ASSIGNMENT: From the records below, report the number of lines that contain "aliyuncs", and add nothing.

DATA SHOWN:

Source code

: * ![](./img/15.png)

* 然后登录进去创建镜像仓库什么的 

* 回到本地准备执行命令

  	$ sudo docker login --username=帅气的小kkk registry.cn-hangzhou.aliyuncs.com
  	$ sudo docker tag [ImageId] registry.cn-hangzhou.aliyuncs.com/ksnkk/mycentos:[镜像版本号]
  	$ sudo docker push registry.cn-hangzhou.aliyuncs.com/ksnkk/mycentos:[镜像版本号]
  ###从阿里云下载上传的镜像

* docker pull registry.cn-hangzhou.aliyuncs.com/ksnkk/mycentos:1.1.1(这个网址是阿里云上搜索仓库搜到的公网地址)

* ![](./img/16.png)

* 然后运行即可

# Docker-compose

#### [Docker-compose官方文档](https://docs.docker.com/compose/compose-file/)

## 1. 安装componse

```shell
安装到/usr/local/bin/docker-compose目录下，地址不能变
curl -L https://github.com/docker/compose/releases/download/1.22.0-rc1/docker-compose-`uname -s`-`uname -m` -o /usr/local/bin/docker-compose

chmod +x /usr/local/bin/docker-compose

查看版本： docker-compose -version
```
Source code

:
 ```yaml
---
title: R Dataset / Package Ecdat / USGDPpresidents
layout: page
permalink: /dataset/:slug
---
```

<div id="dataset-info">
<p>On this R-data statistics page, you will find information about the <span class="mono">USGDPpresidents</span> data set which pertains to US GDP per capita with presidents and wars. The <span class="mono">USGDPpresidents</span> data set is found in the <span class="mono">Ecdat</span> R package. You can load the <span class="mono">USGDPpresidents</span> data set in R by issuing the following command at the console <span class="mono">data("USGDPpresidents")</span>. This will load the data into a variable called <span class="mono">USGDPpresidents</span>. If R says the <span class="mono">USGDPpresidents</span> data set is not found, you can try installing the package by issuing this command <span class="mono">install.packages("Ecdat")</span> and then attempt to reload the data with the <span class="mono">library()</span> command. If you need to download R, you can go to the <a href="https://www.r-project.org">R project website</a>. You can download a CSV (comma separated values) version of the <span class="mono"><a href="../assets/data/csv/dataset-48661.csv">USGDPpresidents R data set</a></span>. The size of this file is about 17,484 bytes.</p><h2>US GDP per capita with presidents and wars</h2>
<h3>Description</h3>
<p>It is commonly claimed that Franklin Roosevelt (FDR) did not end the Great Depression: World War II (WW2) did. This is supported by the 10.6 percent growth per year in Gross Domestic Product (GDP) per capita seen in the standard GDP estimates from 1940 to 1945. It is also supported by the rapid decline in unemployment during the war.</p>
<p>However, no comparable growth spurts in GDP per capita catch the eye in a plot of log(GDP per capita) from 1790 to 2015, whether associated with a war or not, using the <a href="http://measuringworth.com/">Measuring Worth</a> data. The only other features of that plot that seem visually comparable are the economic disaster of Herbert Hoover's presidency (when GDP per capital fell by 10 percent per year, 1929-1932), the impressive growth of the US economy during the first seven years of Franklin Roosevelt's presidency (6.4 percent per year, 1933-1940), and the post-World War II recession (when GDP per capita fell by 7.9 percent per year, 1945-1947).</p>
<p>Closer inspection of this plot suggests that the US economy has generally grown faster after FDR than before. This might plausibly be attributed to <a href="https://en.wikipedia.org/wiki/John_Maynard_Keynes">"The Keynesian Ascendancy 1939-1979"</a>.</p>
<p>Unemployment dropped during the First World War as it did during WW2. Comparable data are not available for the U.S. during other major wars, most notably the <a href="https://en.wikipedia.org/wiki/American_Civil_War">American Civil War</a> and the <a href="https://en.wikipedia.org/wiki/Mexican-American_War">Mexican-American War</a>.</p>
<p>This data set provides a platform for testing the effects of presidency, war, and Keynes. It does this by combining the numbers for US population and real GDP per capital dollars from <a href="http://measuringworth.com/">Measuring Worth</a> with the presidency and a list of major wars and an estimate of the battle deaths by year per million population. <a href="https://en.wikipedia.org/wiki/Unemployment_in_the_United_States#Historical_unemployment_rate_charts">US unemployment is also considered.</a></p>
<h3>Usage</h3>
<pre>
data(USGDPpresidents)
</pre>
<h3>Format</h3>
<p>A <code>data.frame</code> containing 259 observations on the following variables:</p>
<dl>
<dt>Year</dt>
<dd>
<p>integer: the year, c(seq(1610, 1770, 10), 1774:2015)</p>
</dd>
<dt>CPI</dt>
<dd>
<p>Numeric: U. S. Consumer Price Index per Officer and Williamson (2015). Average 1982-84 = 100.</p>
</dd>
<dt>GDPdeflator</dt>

ANSWER TO THIS TASK: 4